In the cool blue surrounding Everheard’s form, there was a black dot that looked like a pinprick. I would have missed it if Dr. Conors hadn’t pointed it out. The black dot began growing, expanding, pushing against its blue border until it was the size of a person. I looked at Dr. Conors, who’s eyes were wide with shock, and then looked at the CCTV screen.
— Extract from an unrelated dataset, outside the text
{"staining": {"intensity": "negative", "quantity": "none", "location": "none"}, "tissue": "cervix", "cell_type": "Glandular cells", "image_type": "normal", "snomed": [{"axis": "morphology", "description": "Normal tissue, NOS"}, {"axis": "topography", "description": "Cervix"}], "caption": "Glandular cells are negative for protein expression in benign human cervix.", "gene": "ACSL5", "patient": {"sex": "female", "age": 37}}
Everheard was still sobbing quietly in the soft candlelight. Behind her all I could see was pitch black darkness. Then, the pale face of a girl materialized from that darkness. Water dripped from her drenched sweater and jeans. Her long, dark hair was wet and matted. Everheard did not seem to notice the apparition that had appeared behind her. The pale girl looked directly into the CCTV camera, and her lips pulled back into a smile. The girl had the goofy, awkward smile of a teenager, except that she also had razor sharp teeth that radiated in the dark.
The CCTV and thermal cameras both went black, dead.
Dr. Conors and I took off running down the stairs to Conference Room 17. You know what we found, you saw it too when you arrived at the Center. Luna Everheard was slumped over the seance table, dead. I wonder if I’ll ever be able to forget the image. Everheard dead, her face as though it had been scooped out.